Utilizando la fantasía, el drama y la comedia, pero sobre todo la música, Hughes logró dar profundidad a sus personajes juveniles (aunque también tuvo protagonistas adultos encarnados por actores como John Candy o Steve Martin) con películas donde las canciones no eran solo un mero acompañamiento, sino que aportaban significado...y a menudo descubrían tendencias.
Así lo contó Dani Palacios en Prohibido contar ovejas, el programa conducido por Felipe Couselo en esRadio, que dedicó una sección completa a este legendario creador fallecido demasiado pronto por un problema cardíaco.
Y es que Hughes, en su origen un creativo publicitario, conocía muy bien los gustos y las tendencias. De modo que a través de canciones pop y new wave muy populares entre los jóvenes de los años ochenta, logró que el público se identificara con las historias y los personajes, creando una conexión directa entre la pantalla y la experiencia adolescente.

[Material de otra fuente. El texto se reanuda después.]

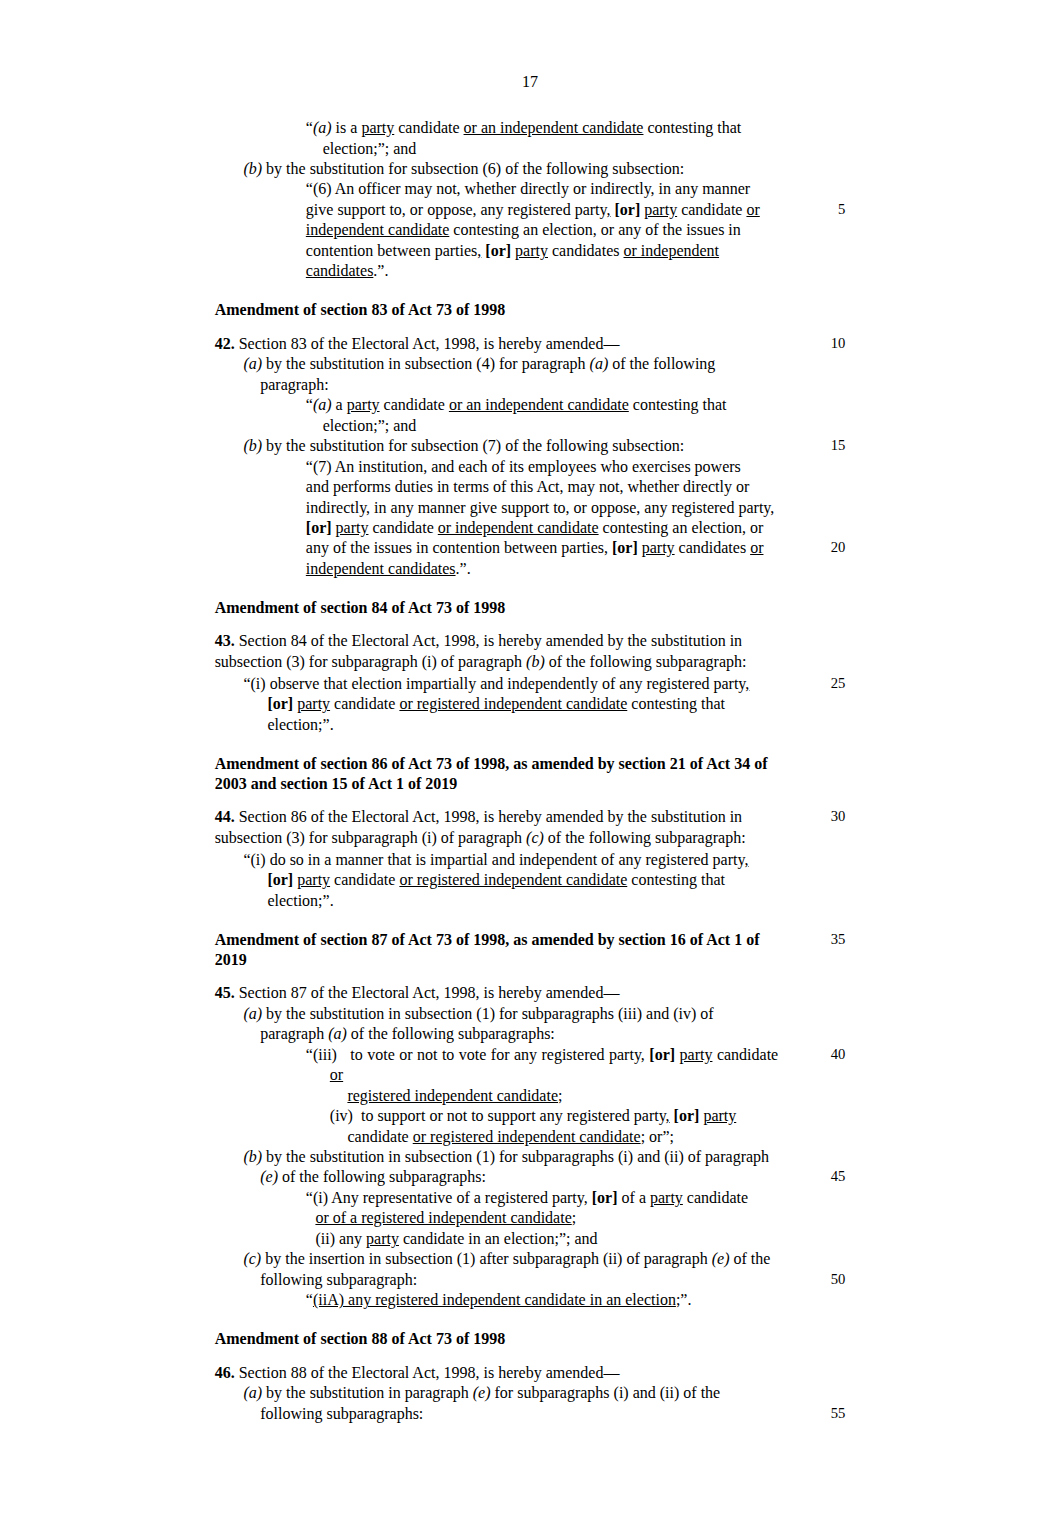17
“(a) is a party candidate or an independent candidate contesting that
election;”; and
(b) by the substitution for subsection (6) of the following subsection:
“(6) An officer may not, whether directly or indirectly, in any manner
give support to, or oppose, any registered party, [or] party candidate or
5
independent candidate contesting an election, or any of the issues in
contention between parties, [or] party candidates or independent
candidates.”.
Amendment of section 83 of Act 73 of 1998
42. Section 83 of the Electoral Act, 1998, is hereby amended—
10
(a) by the substitution in subsection (4) for paragraph (a) of the following
paragraph:
“(a) a party candidate or an independent candidate contesting that
election;”; and
(b) by the substitution for subsection (7) of the following subsection:
15
“(7) An institution, and each of its employees who exercises powers
and performs duties in terms of this Act, may not, whether directly or
indirectly, in any manner give support to, or oppose, any registered party,
[or] party candidate or independent candidate contesting an election, or
any of the issues in contention between parties, [or] party candidates or
20
independent candidates.”.
Amendment of section 84 of Act 73 of 1998
43. Section 84 of the Electoral Act, 1998, is hereby amended by the substitution in
subsection (3) for subparagraph (i) of paragraph (b) of the following subparagraph:
“(i) observe that election impartially and independently of any registered party,
25
[or] party candidate or registered independent candidate contesting that
election;”.
Amendment of section 86 of Act 73 of 1998, as amended by section 21 of Act 34 of
2003 and section 15 of Act 1 of 2019
44. Section 86 of the Electoral Act, 1998, is hereby amended by the substitution in
30
subsection (3) for subparagraph (i) of paragraph (c) of the following subparagraph:
“(i) do so in a manner that is impartial and independent of any registered party,
[or] party candidate or registered independent candidate contesting that
election;”.
Amendment of section 87 of Act 73 of 1998, as amended by section 16 of Act 1 of
35
2019
45. Section 87 of the Electoral Act, 1998, is hereby amended—
(a) by the substitution in subsection (1) for subparagraphs (iii) and (iv) of
paragraph (a) of the following subparagraphs:
“(iii) to vote or not to vote for any registered party, [or] party candidate or
40
registered independent candidate;
(iv) to support or not to support any registered party, [or] party
candidate or registered independent candidate; or”;
(b) by the substitution in subsection (1) for subparagraphs (i) and (ii) of paragraph
(e) of the following subparagraphs:
45
“(i) Any representative of a registered party, [or] of a party candidate
or of a registered independent candidate;
(ii) any party candidate in an election;”; and
(c) by the insertion in subsection (1) after subparagraph (ii) of paragraph (e) of the
following subparagraph:
50
“(iiA) any registered independent candidate in an election;”.
Amendment of section 88 of Act 73 of 1998
46. Section 88 of the Electoral Act, 1998, is hereby amended—
(a) by the substitution in paragraph (e) for subparagraphs (i) and (ii) of the
following subparagraphs:
55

Muchas escenas quedaron grabadas en la memoria colectiva gracias a la música, que marcaba momentos de rebeldía, libertad, tristeza o crecimiento personal, y ayudaba a definir el tono de cada película. De esta manera, la música se convirtió en un elemento esencial de su estilo cinematográfico y contribuyó a que sus películas representaran una generación, en su momento, y crearan un legado cultural de cine juvenil que es imposible ignorar.